### Consegna
Estrai il testo da esaminare sull'ascesa della Cina e ricopialo per intero, parola per parola, senza alcuna modifica.

### Testo da esaminare
|---|

L’errore fondamentale da punto di vista statunitense non è stato aumentare la povertà e le diseguaglianza interne al Paese ma non prevedere il rafforzamento della Cina, la convinzione era che l’apertura al mercato e al commercio avrebbe trasformato la Cina in una liberaldemocrazia, così non è stato e Pechino oggi, come seconda potenza economica mondiale, ha il diritto di determinare le decisioni prese in ambito internazionale. Per quando critica verso l’Impero di Mezzo Rana Foroohar scrive: ‘perché mai una nazione così vasta, con la sua lunga storia, la sua ricca cultura, il suo sistema politico assai diverso e il suo enorme mercato, non avrebbe dovuto stabilire delle regole proprie mentre riguadagnava il proprio posto sulla scena mondiale?’ [pag. 21].

|---|

### Dati mostrati
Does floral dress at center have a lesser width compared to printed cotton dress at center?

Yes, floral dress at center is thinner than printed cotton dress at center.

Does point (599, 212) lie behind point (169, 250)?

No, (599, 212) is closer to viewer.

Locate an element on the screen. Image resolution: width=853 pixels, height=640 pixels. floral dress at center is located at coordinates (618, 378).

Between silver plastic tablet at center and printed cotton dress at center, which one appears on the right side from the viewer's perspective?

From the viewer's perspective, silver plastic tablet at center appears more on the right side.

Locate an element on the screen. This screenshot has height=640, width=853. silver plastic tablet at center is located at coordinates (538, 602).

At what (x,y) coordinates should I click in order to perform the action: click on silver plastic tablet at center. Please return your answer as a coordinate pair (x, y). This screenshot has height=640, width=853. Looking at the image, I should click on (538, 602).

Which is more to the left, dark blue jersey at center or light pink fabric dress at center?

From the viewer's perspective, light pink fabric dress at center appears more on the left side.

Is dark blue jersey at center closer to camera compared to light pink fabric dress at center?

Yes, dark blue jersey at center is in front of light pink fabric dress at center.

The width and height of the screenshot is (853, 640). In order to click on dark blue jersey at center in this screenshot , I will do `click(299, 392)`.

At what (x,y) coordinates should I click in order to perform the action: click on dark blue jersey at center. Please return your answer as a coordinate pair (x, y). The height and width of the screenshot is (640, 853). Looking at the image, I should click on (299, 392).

|---|

### Risposta scritta
L’errore fondamentale da punto di vista statunitense non è stato aumentare la povertà e le diseguaglianza interne al Paese ma non prevedere il rafforzamento della Cina, la convinzione era che l’apertura al mercato e al commercio avrebbe trasformato la Cina in una liberaldemocrazia, così non è stato e Pechino oggi, come seconda potenza economica mondiale, ha il diritto di determinare le decisioni prese in ambito internazionale. Per quando critica verso l’Impero di Mezzo Rana Foroohar scrive: ‘perché mai una nazione così vasta, con la sua lunga storia, la sua ricca cultura, il suo sistema politico assai diverso e il suo enorme mercato, non avrebbe dovuto stabilire delle regole proprie mentre riguadagnava il proprio posto sulla scena mondiale?’ [pag. 21].